▸ **Document section**
------------

Lubbock's municipal election is now underway, with early voting continuing through May 3 ahead of Election Day on May 7.

Eligible voters are able to cast their ballot at over a dozen voting centers throughout town. Find your nearest polling place, and other information about the election, on the Lubbock County Elections Office website.

Also on that website, you can see a preview of your ballot. Following last year's redistricting process, many voting boundaries changed. If your voter registration address is up-to-date, the sample ballot will tell you which districts you are now in.

You'll also see two state constitutional amendment propositions
on ballots. Those are both about property taxes and are explained in this article from The Texas Newsroom.

Here is some more background on each local race and a round-up of Texas Tech Public Media's coverage of this year's city elections:

Mayor

Current Lubbock Mayor Dan Pope announced in November he would not seek another term. He is one of a handful of mayors in the city's history to serve for six years.

Five candidates are now vying for the position. This is the order their names will appear on the ballot: Tray Payne, Gulrez "Gus" Khan, Stephen Sanders, Adam Hernandez and Epifanio "Major" Garza.

Learn more about each candidate and where they stand on key issues through our "West Texas Town Hall: Lubbock Mayoral Forum."

District 1

Juan Chadis, who has represented northeast Lubbock's District 1 on the council, announced earlier this year he would not run for re-election. He was first elected in 2016.

------------

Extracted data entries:
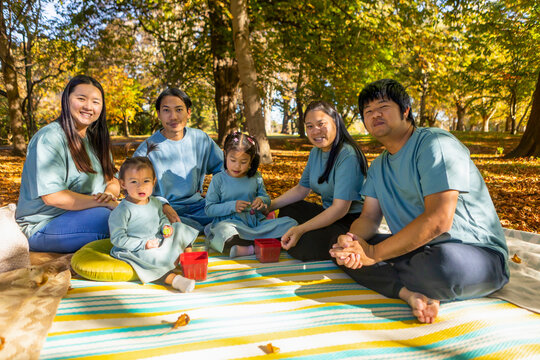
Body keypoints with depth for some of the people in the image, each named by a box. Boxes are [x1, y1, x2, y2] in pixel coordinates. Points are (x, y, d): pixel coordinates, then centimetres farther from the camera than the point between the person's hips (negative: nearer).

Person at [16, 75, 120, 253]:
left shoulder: (95, 138, 11)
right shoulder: (50, 138, -15)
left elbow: (113, 181, 9)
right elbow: (52, 196, -23)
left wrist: (110, 194, -15)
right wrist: (106, 204, -24)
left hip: (79, 215, 8)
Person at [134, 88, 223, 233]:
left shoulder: (200, 139, 5)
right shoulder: (147, 149, -8)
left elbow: (224, 167, 13)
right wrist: (163, 206, -31)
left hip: (196, 204, 4)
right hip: (162, 210, -4)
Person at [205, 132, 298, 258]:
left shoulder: (256, 177, 9)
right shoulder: (219, 179, 0)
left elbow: (266, 198, 20)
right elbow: (209, 209, 0)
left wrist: (262, 200, -5)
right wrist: (232, 206, -15)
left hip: (256, 222, 5)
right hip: (231, 223, -4)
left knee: (291, 224, -15)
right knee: (224, 233, -41)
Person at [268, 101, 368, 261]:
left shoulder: (347, 156, -22)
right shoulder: (316, 152, 7)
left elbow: (340, 208, -27)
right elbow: (301, 189, 14)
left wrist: (301, 229, -31)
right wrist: (269, 205, 3)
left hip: (352, 220, -9)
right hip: (328, 214, 9)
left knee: (307, 245, -29)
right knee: (286, 210, 9)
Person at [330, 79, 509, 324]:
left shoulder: (435, 144, -16)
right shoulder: (379, 166, 11)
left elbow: (438, 220, -27)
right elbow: (369, 218, 4)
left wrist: (373, 253, -24)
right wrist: (352, 240, -21)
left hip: (479, 255, -7)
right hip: (416, 248, 7)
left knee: (443, 261, -42)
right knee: (342, 247, -4)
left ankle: (383, 277, -10)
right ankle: (410, 293, -22)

------------

▸ **Questions to answer**
a) Reproduce verbatim the part of the Lubbock election article that opens with the words containing "Learn more about" and closes with "elected in 2016.".
b) According to the Lubbock election article, in what year was Juan Chadis first elected to represent District 1?

▸ **Solutions to the problems**
a)
Learn more about each candidate and where they stand on key issues through our "West Texas Town Hall: Lubbock Mayoral Forum."

District 1

Juan Chadis, who has represented northeast Lubbock's District 1 on the council, announced earlier this year he would not run for re-election. He was first elected in 2016.

b) 2016